RNA splicing and editing of group II introns in flowering plant mitochondria.

Abstract

The focus of this study is on examining the features and splicing of unusual group II introns observed in plant mitochondria. Plant mitochondrial group II introns contain a number of mispairs within the helical regions of D5 and D6 which are normally among the most highly conserved structures of classical group II introns. In introns within the wheat gene encoding subunit 7 of the NADH dehydrogenase (nad7), six AC mispairs; in these domains were predicted to be corrected to Watson-Crick AU pairs by RNA editing to restore helical structures. The editing status of these regions was determined by direct sequencing of RT-PCR products from partially-spliced and excised intron molecules. Editing was observed at only two of the six predicted sites and it was not conserved among angiosperms. Editing of AC mispairs within intron sequences was unexpectedly low and did not restore the normally highly conserved D5 helical structures. The 3' regions of several group II introns within the mitochondrial nad1, nad4 and nad7 genes show unexpected sequence divergence among flowering plants. The D6 structures of nad1 intron 1 and nad4 intron 2 are highly variable in sequence among plants and, for nad1 intron 1, editing actually reduces similarity among plants. These observations suggest that the core structures and sequences of certain mitochondrial introns in flowering plants are under reduced or different evolutionary constraint compared to conventional group II introns. Steady state levels of nad7 intron-containing precursors and excised intron RNAs were higher in 24 hr germinating embryos than in 6 day etiolated seedlings, suggesting different RNA processing pathways or RNA stabilities.

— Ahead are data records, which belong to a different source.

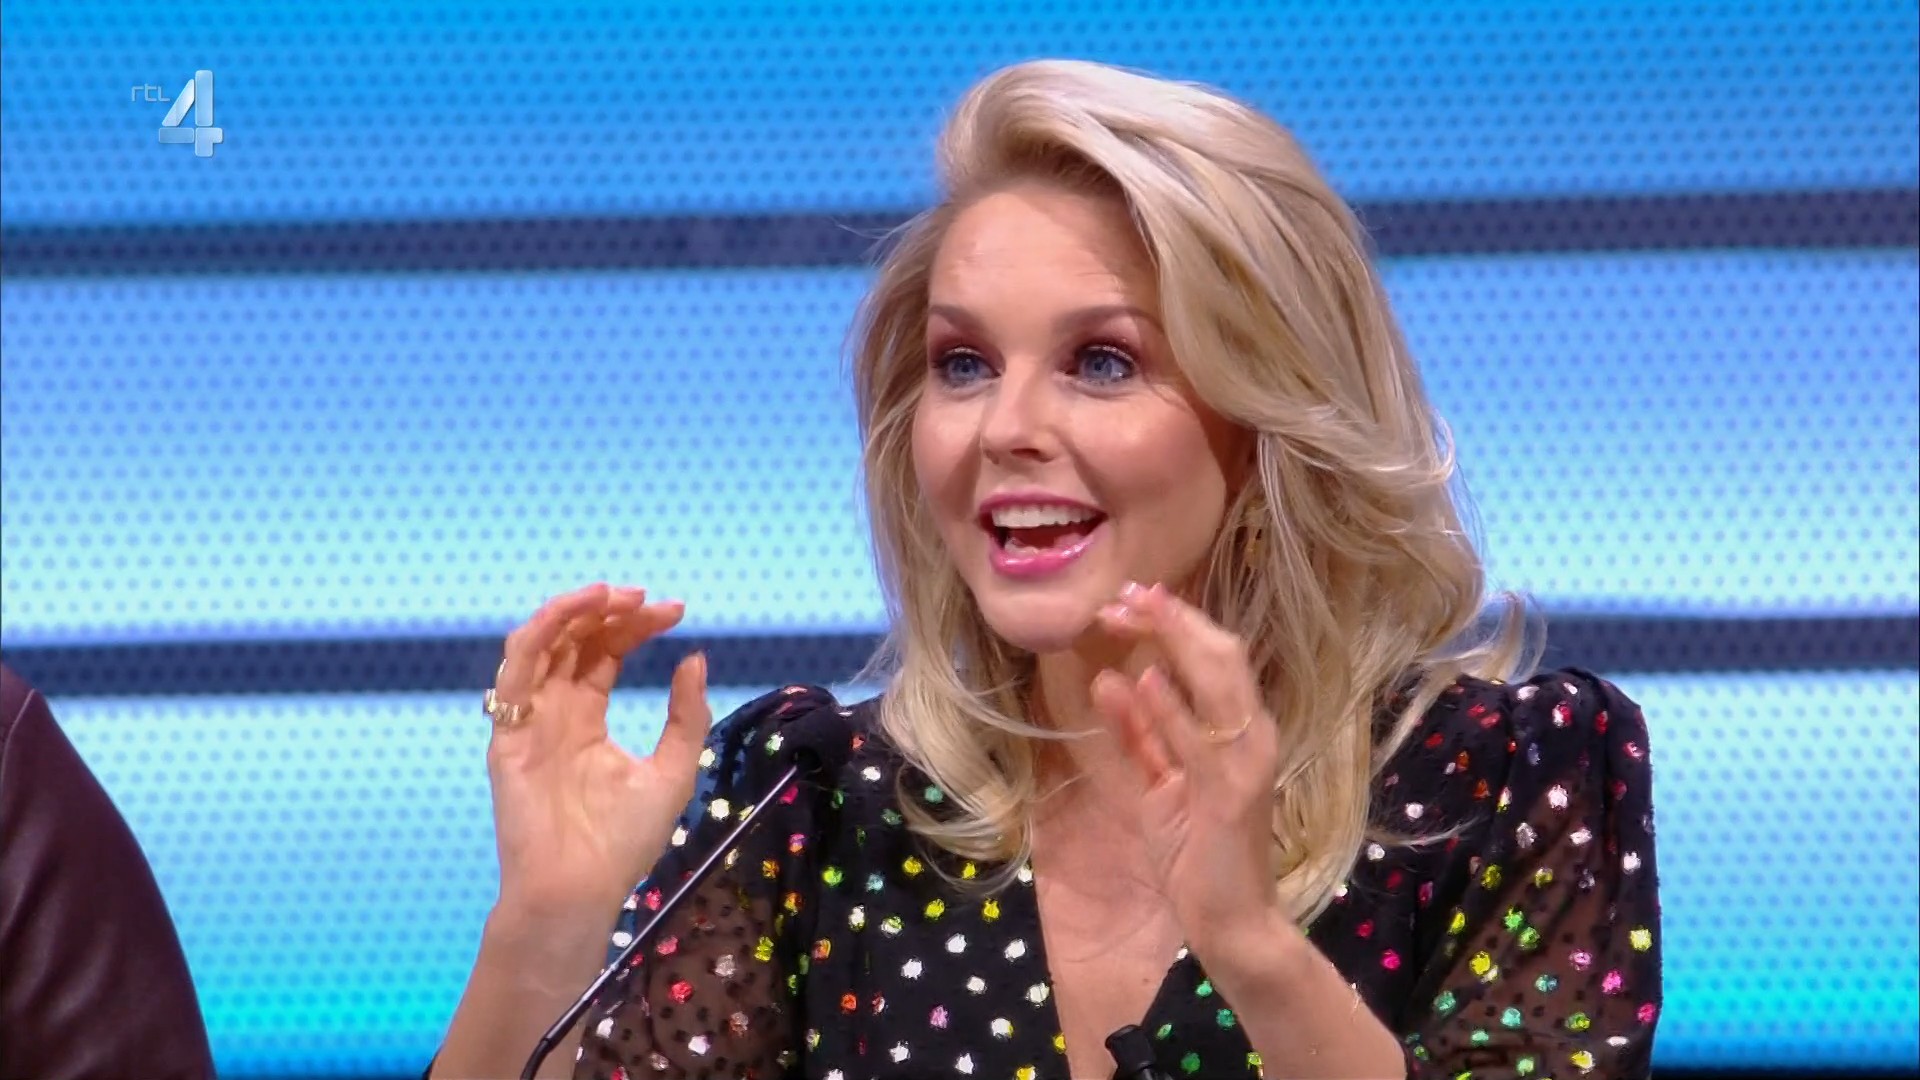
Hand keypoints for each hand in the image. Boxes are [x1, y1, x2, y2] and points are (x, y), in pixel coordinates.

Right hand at [485, 582, 710, 928]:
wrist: (580, 890)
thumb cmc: (622, 844)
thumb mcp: (673, 771)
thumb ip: (686, 717)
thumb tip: (695, 658)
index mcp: (587, 719)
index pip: (606, 653)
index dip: (636, 626)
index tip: (676, 611)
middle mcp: (554, 712)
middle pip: (575, 640)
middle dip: (610, 611)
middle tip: (648, 600)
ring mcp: (528, 721)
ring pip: (540, 643)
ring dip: (573, 611)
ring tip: (612, 595)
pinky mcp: (507, 734)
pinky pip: (515, 671)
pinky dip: (541, 632)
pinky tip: (576, 612)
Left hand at [1088, 581, 1284, 954]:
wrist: (1233, 922)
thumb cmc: (1197, 855)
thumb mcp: (1158, 786)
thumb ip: (1140, 735)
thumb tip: (1110, 680)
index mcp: (1239, 729)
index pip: (1215, 656)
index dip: (1177, 620)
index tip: (1133, 594)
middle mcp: (1253, 734)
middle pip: (1222, 653)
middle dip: (1173, 617)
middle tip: (1126, 591)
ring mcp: (1246, 761)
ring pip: (1219, 680)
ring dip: (1173, 641)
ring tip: (1132, 610)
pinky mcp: (1231, 793)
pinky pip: (1198, 741)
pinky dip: (1173, 707)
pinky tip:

Moreover, excised intron molecules have differing electrophoretic mobilities, indicating the presence of several forms of this intron RNA. Nevertheless, RT-PCF, northern and S1 nuclease protection analyses demonstrate the presence of an abundant lariat form of excised nad7 introns 3 and 4 in 24 hr wheat mt RNA whereas linear forms of excised intron were not detected by these methods. (Abstract shortened by UMI.)